The model card is wrong base_model
Code will be released on Saturday widely and available on a HF space... for everyone to have fun with it..
But so far.. this model was based on 34Beagles and not bagel-34.
Model Plagiarism Detector marks:
- bagel-34: 38.44%
- 34Beagles: 44.63%
It uses UNA technology. It doesnt follow ref/citation neither licensing hierarchy. And it is a merge, maybe not a mergekit one.. but definitively is a merge of 34Beagles and at least 2 more models, one of them also bagel-34.
Model Predominance marks:
- bagel-34: 28.17%
- 34beagles: 47.85%
Hey fblgit, thanks for your comment.
We see that you have a method that is called UNA but as far as we are aware, you have not released any information about it. As such, it is not possible for us to have plagiarised your method.
We welcome UNA as an alternative to our approach! Indeed, I believe you have already applied UNA for one of our previous models: https://huggingface.co/abacusai/UNA-MM-Orc-Vic-bagel-34b-c1000
However, Smaug is not built on that UNA-d model at all.
We can also certainly state that this model is NOT a merge in any way, and has been achieved using only SFT and DPO, and our training tricks. And we can emphatically restate that we started from bagel-34 and have not directly utilised 34Beagles.
As we have already stated, we will be releasing the full datasets and methodology involved shortly so that the community can replicate our approach fully.
Look, I won't go into debate. I do tell you how the neural network of this model is inside.
Numerically your statement is not possible.. you cant get bagel-34 with a 38.44% similarity over raw parameters vectors values..and do SFT & DPO with your own data and then increase 10% (3 BILLIONS) parameters long-float layer-index-tensor-indices similarities.. that is .. not possible XD
Both models claim to be derived from the exact same base model. Identical training will yield fined-tuned models that are very similar. Similar training will yield fine-tuned models that are more similar to each other relative to the base model.
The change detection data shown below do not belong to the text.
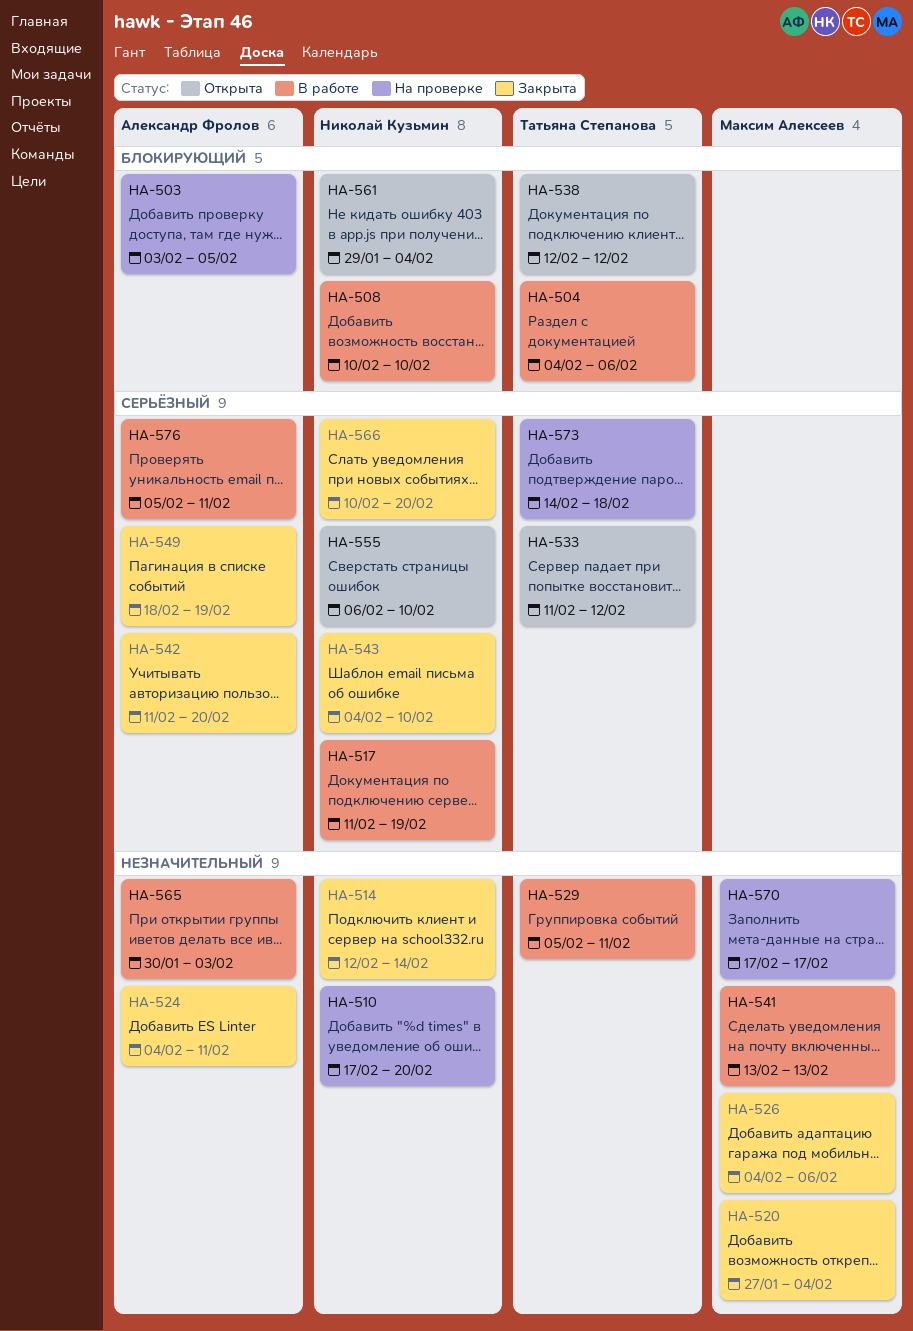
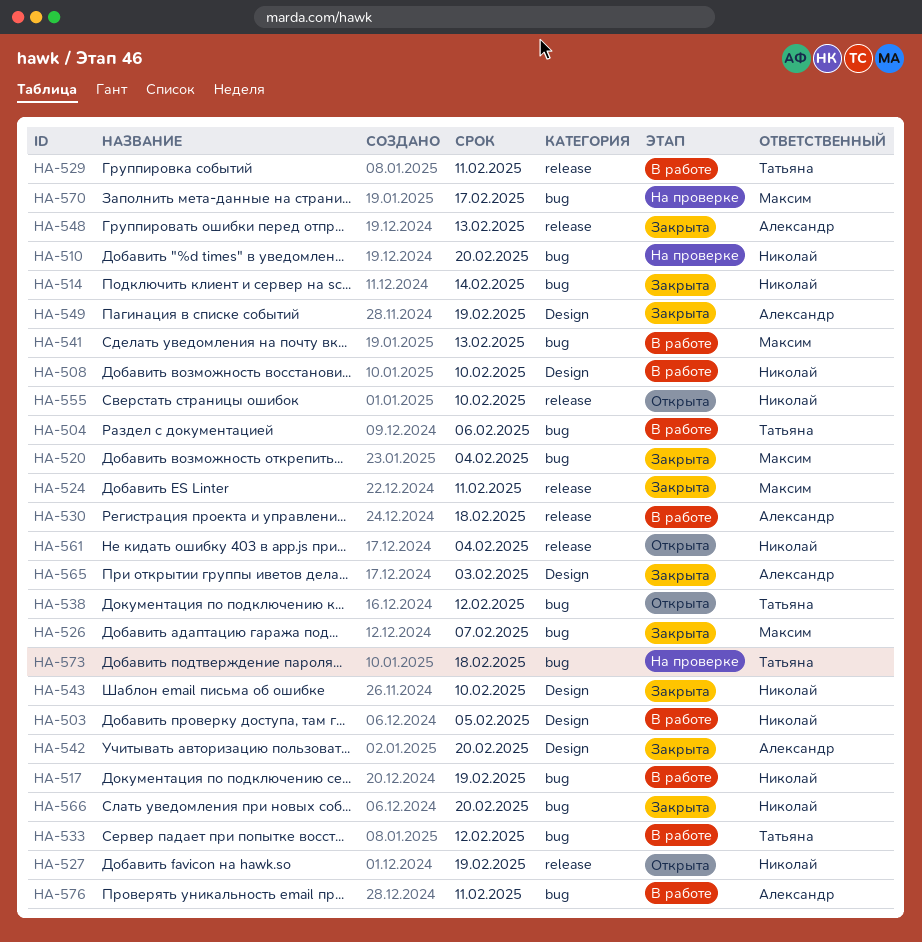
HA-503, status: На проверке -> В работе
HA-503, owner: Александр Фролов -> Николай Кузьмин
HA-524, owner: Александр Фролов -> Максим Алексеев
HA-526, due: Feb 6 -> Feb 7
HA-527: none -> present
HA-530: none -> present
HA-533, status: Открыта -> В работе
HA-548: none -> present
HA-565, status: В работе -> Закрыта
How numerically implausible is it to push 10% of the parameters toward a sibling model while the other 90% of the parameters remain unchanged or move away?
Regardless, more details are in order to give credit where credit is due.
Smaug-34B-v0.1
states that used jondurbin/bagel-34b-v0.2
On that combination, the NeuralSimilarity is 38.44%
NeuralSimilarity vs jondurbin/nontoxic-bagel-34b-v0.2
is 45.39%
NeuralSimilarity vs jondurbin/bagel-dpo-34b-v0.2
is 45.37%
NeuralSimilarity vs 34Beagles
is 44.63%
NeuralSimilarity vs jondurbin/bagel-34b-v0.2
is 38.44%
Per se, this model was trained with jondurbin/nontoxic-bagel-34b-v0.2 and not jondurbin/bagel-34b-v0.2
Mistery solved, no missing citation.. just a wrong link on the readme :)
Hey - thanks for your analysis @fblgit . But again we can confirm that we did indeed train with jondurbin/bagel-34b-v0.2. Perhaps your method is not quite detecting the right thing? Would you be able to publish/describe your method?
We can certainly look into that if there is strong community interest, though we have other versions of Smaug in mind and under training atm :). In any case, we plan to release all methods and dataset in the course of the next few weeks so the community is welcome to replicate on alternate base models.